## Your objective
Count, in the entries, the lines with "oraz". Answer with the number only.

::: Material provided

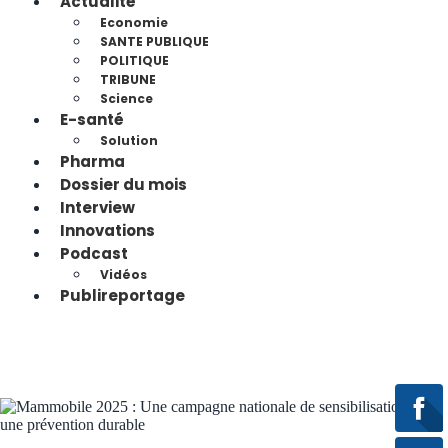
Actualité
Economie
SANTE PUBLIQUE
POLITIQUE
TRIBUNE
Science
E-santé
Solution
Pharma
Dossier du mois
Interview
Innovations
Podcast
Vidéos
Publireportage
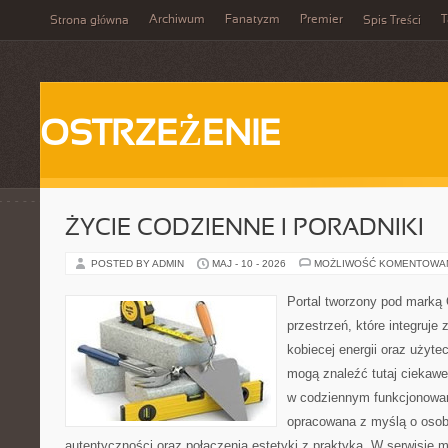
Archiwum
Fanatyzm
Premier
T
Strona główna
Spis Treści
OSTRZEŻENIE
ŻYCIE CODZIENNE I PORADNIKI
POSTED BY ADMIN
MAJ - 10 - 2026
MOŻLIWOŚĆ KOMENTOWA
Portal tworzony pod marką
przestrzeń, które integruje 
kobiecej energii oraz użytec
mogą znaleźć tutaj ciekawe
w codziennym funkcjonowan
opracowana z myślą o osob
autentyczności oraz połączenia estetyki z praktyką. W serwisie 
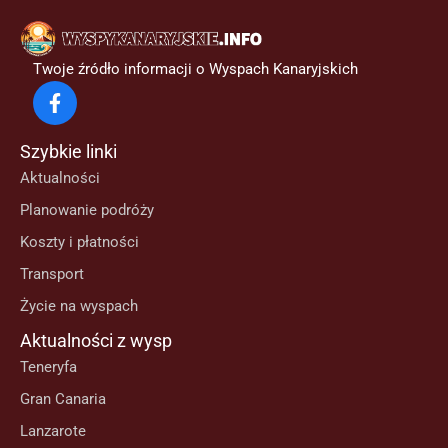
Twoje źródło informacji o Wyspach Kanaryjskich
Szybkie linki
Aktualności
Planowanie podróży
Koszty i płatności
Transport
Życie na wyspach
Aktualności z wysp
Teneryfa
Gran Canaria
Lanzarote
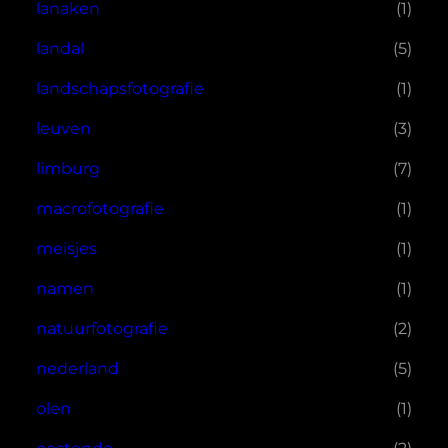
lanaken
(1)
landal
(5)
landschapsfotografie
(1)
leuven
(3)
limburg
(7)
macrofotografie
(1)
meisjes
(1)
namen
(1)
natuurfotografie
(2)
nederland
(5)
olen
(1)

::::::
::: Material provided

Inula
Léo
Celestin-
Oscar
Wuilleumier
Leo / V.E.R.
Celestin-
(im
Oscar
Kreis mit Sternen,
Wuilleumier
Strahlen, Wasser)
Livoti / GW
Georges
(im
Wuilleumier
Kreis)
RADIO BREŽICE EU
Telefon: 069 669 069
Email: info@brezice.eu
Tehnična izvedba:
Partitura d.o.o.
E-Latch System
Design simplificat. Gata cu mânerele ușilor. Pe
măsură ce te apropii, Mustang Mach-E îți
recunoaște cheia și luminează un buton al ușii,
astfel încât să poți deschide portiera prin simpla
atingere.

::::::
::: Material provided

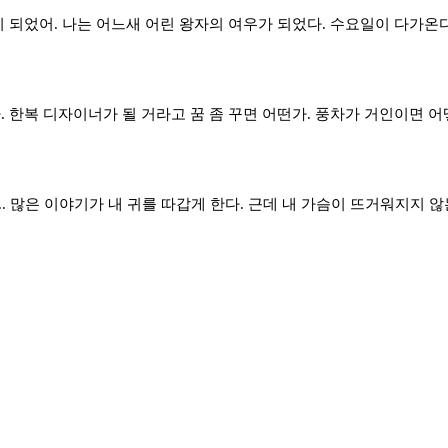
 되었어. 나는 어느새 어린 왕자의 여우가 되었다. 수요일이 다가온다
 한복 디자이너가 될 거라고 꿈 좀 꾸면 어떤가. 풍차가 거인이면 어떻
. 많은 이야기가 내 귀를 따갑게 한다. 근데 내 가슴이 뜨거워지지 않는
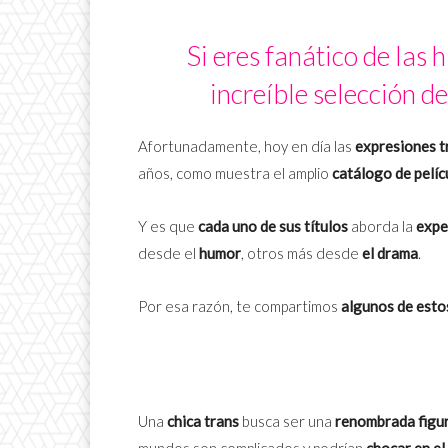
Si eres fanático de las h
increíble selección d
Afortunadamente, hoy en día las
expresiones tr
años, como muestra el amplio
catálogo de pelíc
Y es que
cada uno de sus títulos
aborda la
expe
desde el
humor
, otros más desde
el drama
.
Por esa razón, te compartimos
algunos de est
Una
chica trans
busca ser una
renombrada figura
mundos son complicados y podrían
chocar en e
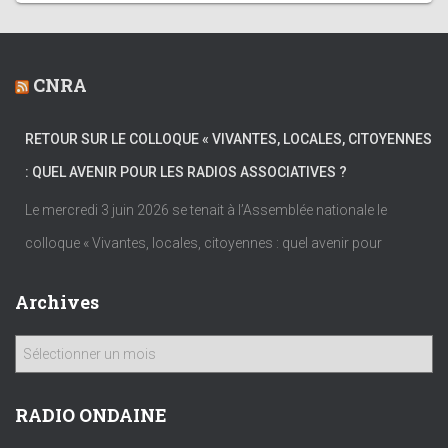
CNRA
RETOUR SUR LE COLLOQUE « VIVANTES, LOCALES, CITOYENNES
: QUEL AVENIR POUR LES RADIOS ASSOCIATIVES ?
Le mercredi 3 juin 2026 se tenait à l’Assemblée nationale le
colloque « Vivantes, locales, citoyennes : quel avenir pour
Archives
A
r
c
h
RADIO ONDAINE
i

::::::

## Answer to the problem
2